Provided records
* * *

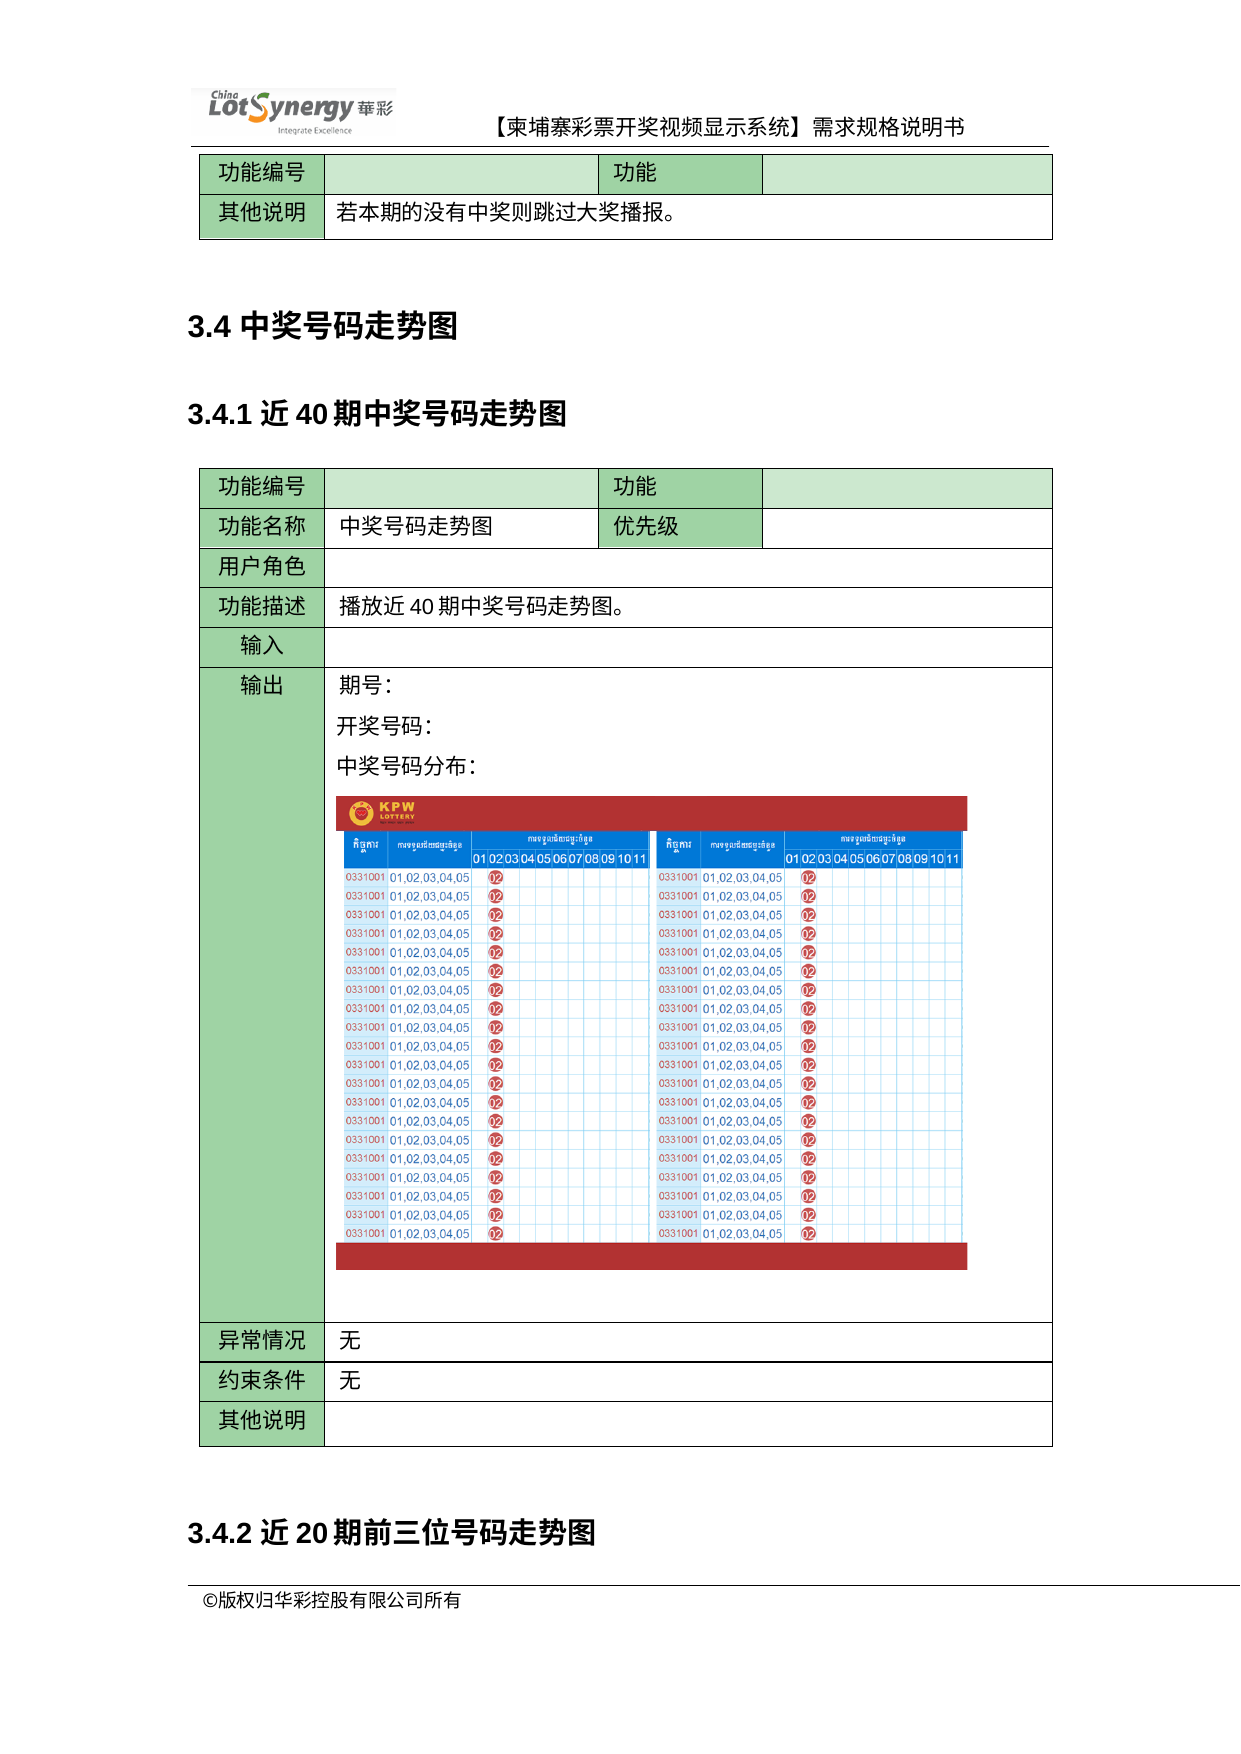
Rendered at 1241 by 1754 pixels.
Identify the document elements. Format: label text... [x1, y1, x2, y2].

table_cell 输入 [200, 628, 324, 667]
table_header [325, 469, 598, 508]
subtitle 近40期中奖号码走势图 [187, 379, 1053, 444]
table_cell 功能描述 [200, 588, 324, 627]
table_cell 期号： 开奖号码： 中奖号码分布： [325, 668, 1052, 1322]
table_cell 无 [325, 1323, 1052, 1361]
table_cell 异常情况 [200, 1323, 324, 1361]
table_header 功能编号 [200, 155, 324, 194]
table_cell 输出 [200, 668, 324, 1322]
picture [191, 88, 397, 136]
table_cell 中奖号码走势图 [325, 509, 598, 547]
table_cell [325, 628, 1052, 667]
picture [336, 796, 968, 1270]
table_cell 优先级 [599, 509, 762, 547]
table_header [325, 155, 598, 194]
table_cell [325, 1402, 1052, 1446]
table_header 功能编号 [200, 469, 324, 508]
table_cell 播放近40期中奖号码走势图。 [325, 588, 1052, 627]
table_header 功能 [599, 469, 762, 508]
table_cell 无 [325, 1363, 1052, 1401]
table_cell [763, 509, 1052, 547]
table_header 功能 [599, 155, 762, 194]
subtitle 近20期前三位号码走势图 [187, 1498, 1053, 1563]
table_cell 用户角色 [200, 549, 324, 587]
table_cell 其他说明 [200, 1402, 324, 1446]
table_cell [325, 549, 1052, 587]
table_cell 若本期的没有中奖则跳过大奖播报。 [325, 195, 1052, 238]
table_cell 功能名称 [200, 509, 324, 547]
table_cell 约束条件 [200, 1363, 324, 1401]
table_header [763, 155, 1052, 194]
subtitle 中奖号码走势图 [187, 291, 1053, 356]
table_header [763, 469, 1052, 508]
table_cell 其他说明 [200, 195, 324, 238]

* * *

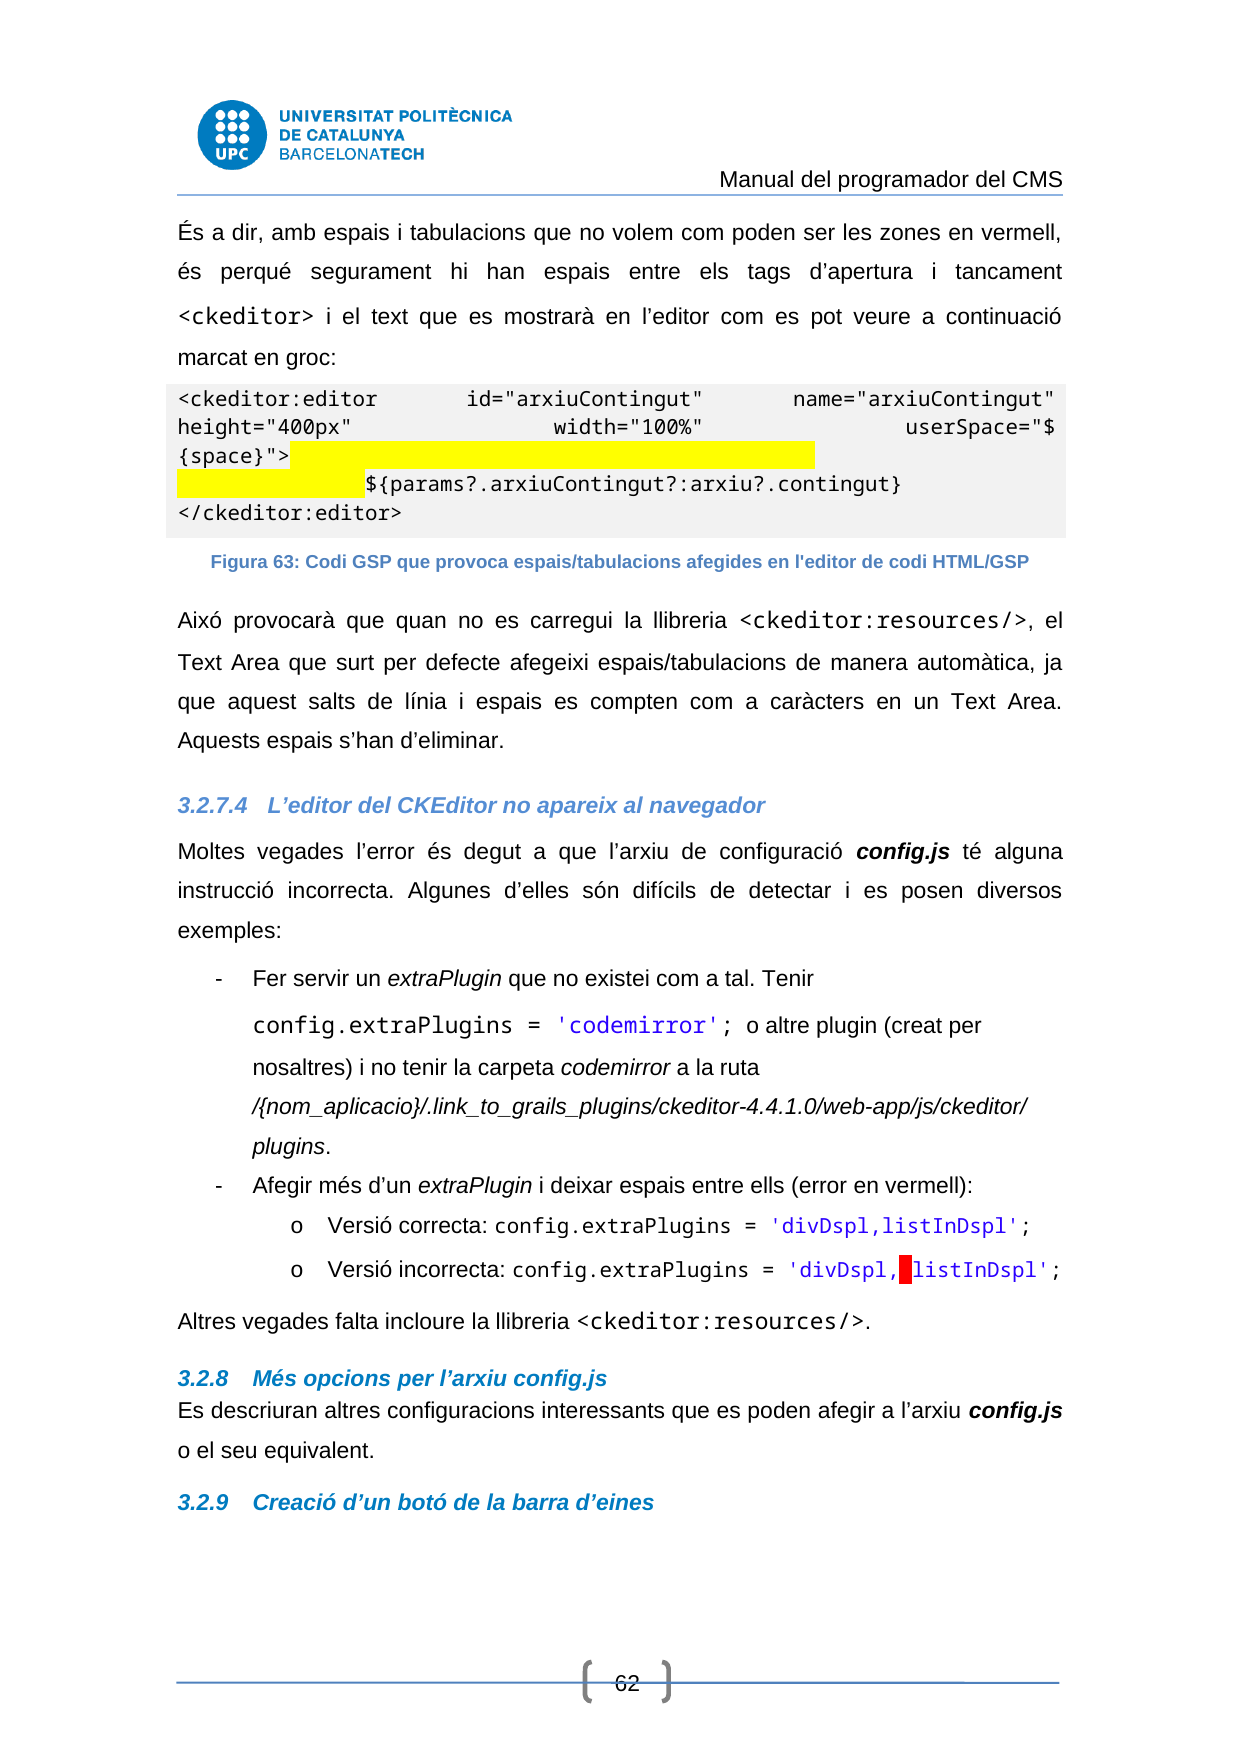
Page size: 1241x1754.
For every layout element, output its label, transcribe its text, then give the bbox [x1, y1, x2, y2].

* * *

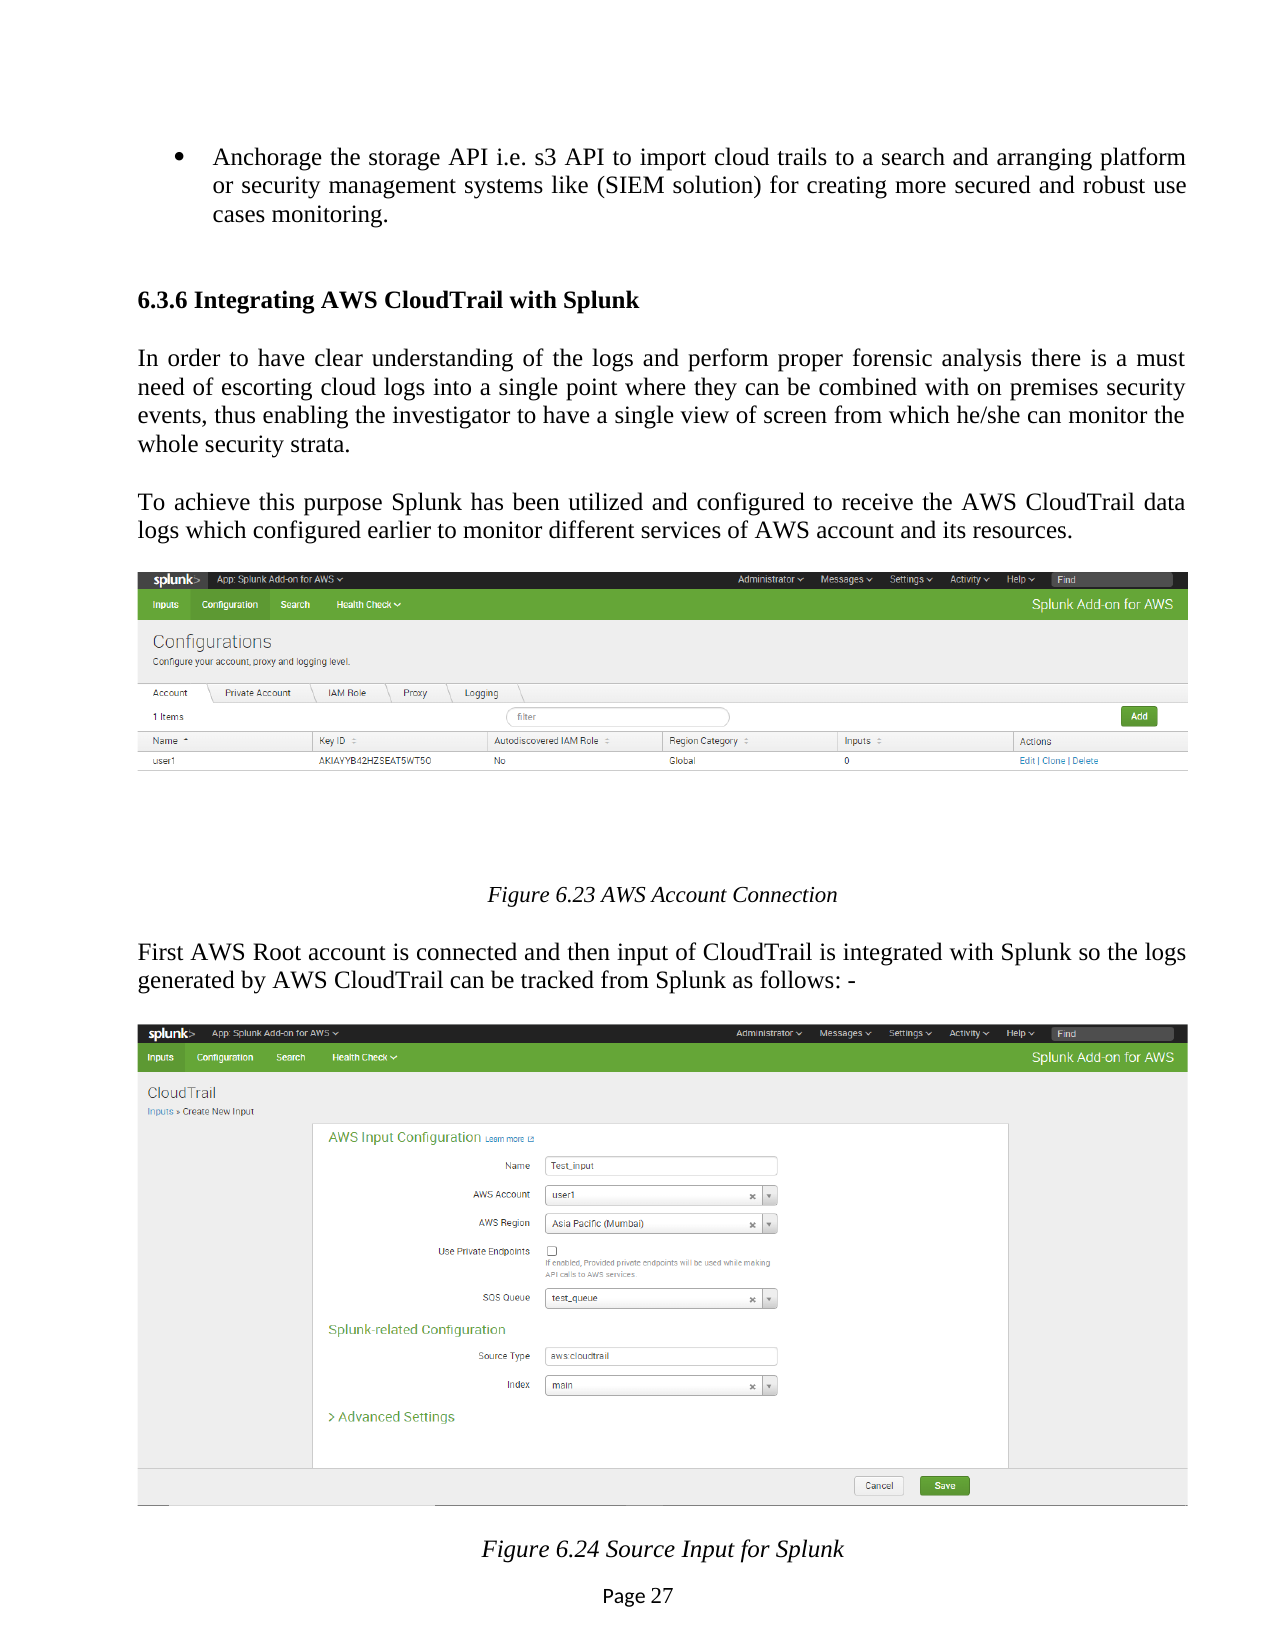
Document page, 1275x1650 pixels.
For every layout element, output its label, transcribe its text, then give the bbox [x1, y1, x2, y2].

* * *

Description of the task
Which lines hold the word "pixels"? Return all of them from the records above.

Solution
Rendered at 1241 by 1754 pixels.
Document page, 1275x1650 pixels.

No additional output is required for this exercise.